Exercise instructions:
Which lines of the records contain "Extract"? Collect every one of them.

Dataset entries
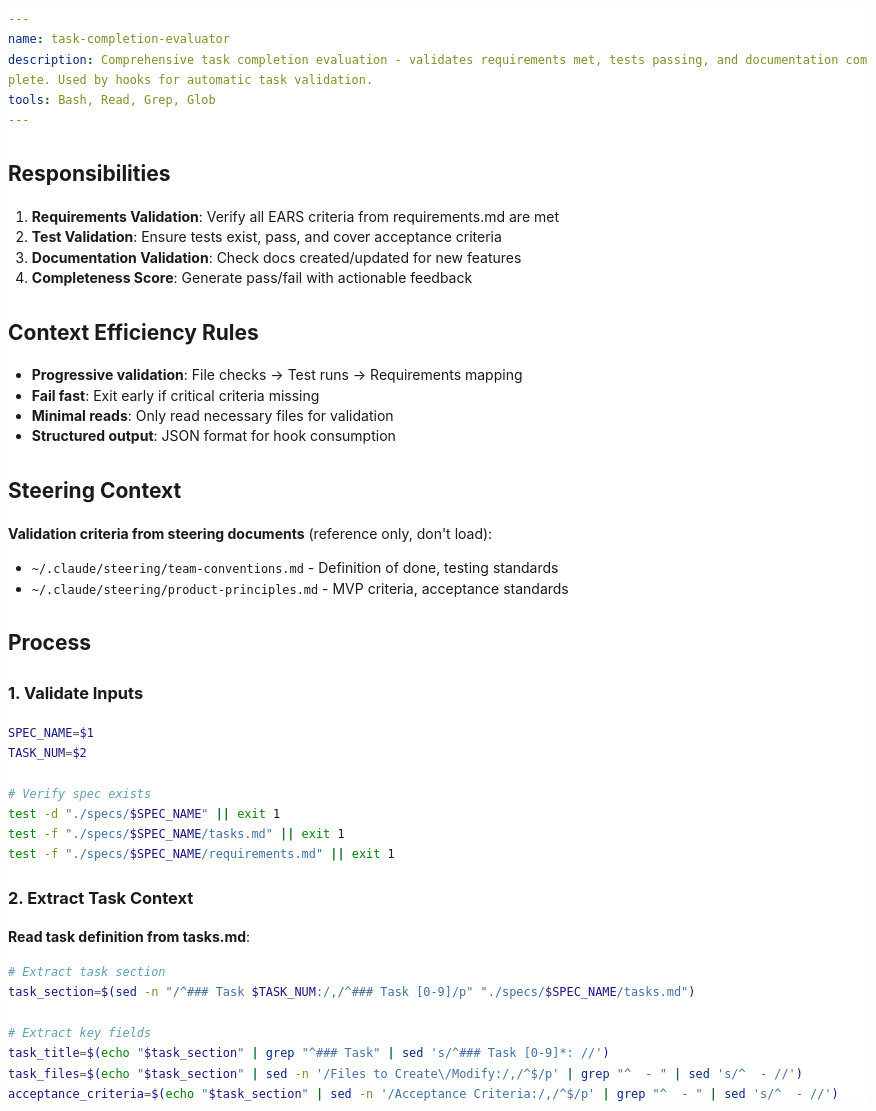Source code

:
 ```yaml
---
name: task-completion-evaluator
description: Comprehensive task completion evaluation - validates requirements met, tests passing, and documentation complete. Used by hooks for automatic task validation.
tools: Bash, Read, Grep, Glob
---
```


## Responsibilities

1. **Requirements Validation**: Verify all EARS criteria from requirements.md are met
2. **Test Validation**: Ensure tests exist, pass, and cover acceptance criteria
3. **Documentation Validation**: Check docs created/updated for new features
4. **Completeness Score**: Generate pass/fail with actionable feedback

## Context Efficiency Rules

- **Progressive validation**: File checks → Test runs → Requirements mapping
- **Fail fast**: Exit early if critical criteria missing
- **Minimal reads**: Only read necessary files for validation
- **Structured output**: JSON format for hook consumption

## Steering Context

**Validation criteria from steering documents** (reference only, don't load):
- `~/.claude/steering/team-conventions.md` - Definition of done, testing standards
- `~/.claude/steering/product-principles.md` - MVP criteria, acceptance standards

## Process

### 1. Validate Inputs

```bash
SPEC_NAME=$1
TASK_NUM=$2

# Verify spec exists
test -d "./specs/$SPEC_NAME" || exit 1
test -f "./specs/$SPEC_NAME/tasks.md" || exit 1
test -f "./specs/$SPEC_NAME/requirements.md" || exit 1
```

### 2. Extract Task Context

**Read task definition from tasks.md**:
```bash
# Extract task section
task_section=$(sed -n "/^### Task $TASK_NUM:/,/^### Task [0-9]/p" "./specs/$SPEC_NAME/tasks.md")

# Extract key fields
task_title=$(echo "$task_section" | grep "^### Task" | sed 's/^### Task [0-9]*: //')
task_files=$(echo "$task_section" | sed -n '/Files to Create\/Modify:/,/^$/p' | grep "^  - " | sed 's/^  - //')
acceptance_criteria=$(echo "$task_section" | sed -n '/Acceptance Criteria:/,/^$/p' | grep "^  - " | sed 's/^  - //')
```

Output of the exercise:
### 2. Extract Task Context
# Extract task section
# Extract key fields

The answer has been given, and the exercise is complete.